Nigerian blogger and entrepreneur, Linda Ifeoma Ikeji, has come under fire for the production and release of the movie, ‘Dark October’.
Recall that the parents of the four students of the University of Port Harcourt, who were killed by a mob in the Aluu Community in 2012, had asked the popular blogger, Linda Ikeji and Netflix, to suspend the planned premiere of their movie, Dark October.
The movie, which was released on 3 February, tells the story of the murder of the four students codenamed Aluu-4 in October 2012.
The Aluu4 lynching was a necklace lynching that involved four young men, Ugonna Obuzor, Lloyd Toku, Chiadika Biringa, and Tekena Elkanah, all students of the University of Port Harcourt.
They were all lynched after they were falsely accused of theft in Aluu, a community in Obio/Akpor local government area, Rivers State, Nigeria, on 5 October, 2012.

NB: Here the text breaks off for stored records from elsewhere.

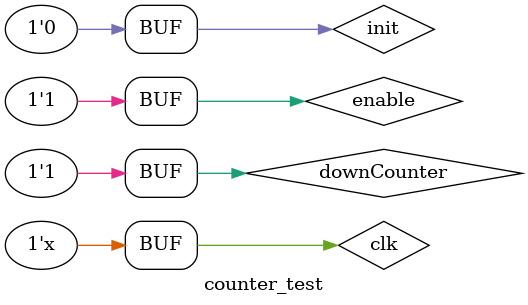
<source format=v>
`timescale 1ns / 1ps


module counter_test;

	// Inputs
	reg clk;
	reg init;
	reg enable;
	reg downCounter;

	// Outputs
	wire [11:0] out;

	// Instantiate the Unit Under Test (UUT)
	counter uut (
		.clk(clk), 
		.init(init), 
		.enable(enable), 
		.downCounter(downCounter), 
		.out(out)
	);

	initial begin
		// Initialize Inputs
		clk = 0;
		init = 0;
		enable = 0;
		downCounter = 0;

		// Wait 100 ns for global reset to finish
		#100;
        
		// Add stimulus here
		enable = 1;
		// Wait 1000 ns for global reset to finish
		#1000;
		// count downwards
		downCounter = 1;
	end

	always begin
		clk<=~clk;
		#100;
	end
endmodule


</source>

Ugonna had a debtor called Bright who was owing him some undisclosed amount of money which bothered him much.
In time, Ugonna managed to find out Bright’s particular location.
He sought the help of his fellow rapper Lloyd, childhood and longtime friend Tekena and roommate Chiadika. Together, four of them ventured into a journey of no return.

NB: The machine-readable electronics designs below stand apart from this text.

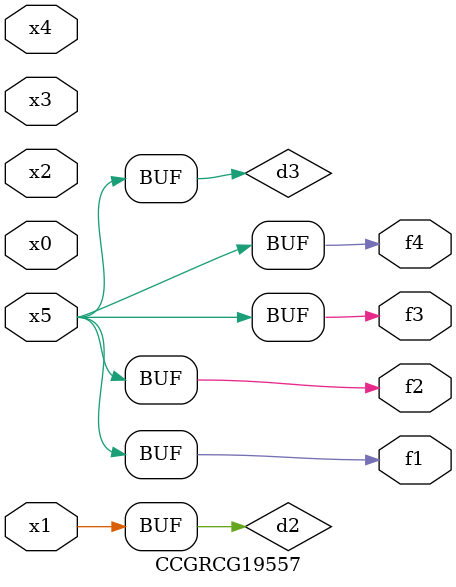
<source format=v>
module CCGRCG19557(
	input x0, x1, x2, x3, x4, x5,
	output f1, f2, f3, f4
);

	wire d1, d2, d3;

	not (d1, x5);
	or (d2, x1);
	xnor (d3, d1);
	assign f1 = d3;
	assign f2 = d3;
	assign f3 = d3;
	assign f4 = d3;
endmodule

</source>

The four students finally arrived in the house of the debtor at about midnight, a time that seemed odd for anyone to move about, carrying axe, pen knife, and cutlass in order to scare the debtor. In the cause of settling the debt, a misunderstanding ensued which turned sour and eventually turned into a fight.
The debtor whose name was Bright raised a false alarm and started screaming, claiming that the men were there to steal laptops and mobile phones.
The vigilante group from Aluu, was alerted with the impression that the students were the criminals disturbing the community.
Before the Vigilante group from Aluu would arrive, angry mobs has started chasing the four men through the streets with stick and stone-wielding, caught them, stripped naked, beaten and tortured until they were almost unconscious.
Afterwards, in the presence of a crowd, the Nigerian police officers and some Nigerians, they were dragged through mud, had concrete slabs dropped on their heads and car tires filled with petrol wrapped around their necks (thus “necklacing”) in order to burn them. Nobody could stop it, not even the Nigerian Police force.
The family through a rights group, The Integrity Friends for Truth and Peace The initiative (TIFPI), said Linda Ikeji made the movie about their late children without consulting them.
It said that the movie has reawakened the already doused trauma caused by the tragic killing of their children.
Given that the movie was released, Linda Ikeji does not appear to have complied with their request.
On social media, the development has elicited a variety of responses.
Some Twitter users shamed her, while others applauded her for highlighting the unfairness the boys endured.
@DanielRegha said: “Linda Ikeji making a movie about the Aluu 4 victims isn’t a problem, cos anyone can make a movie about people, living or dead; But since the affected families disapproved, Linda should’ve canceled the movie. She’s profiting from other people’s misfortune & that’s truly evil.”
@peekaymila said: “Linda Ikeji is a despicable human.
“She made a movie about the Aluu 4 victims without the consent of the parents.
“Went ahead to release the movie on @netflix, even after the parents expressed their dissatisfaction and opposed the idea.
“How could @netflix let this happen?”
Meanwhile, some tweeps disagree with those who said the popular blogger released the movie to profit off the misfortune of the victims’ families.
@OlujuwonBabs said: “How does this make Linda Ikeji despicable? Does the family own the right to a public story? Are we being emotional because it’s Linda or cos it involves money? It’s a public story and it can be told by anyone. I dislike this faux outrage.”
@StanleyEzihie said: “Lol, even people that start recording dying victims of an accident without trying to help save their life first, are shouting Linda Ikeji shouldn’t have produced a movie about Aluu 4 without consent. The irony of this woke Twitter users.”
@rukevwejacobs, while commenting, also wrote: “The Aluu 4 story had to be told in film. Thanks, Linda Ikeji. True, this story may not be welcome by the families concerned. But for the sake of them, for the sake of Deborah and many others, we need to remember. This film is the most useful film I have watched from Nigeria.”
“I think we should all give Linda ikeji a break out problem is that we play emotion too much in the country u see that Aluu 4 story if a Nigerian don’t tell it a white man will steal it and tell it the way it suits them and nothing will happen,” @Lithmike noted.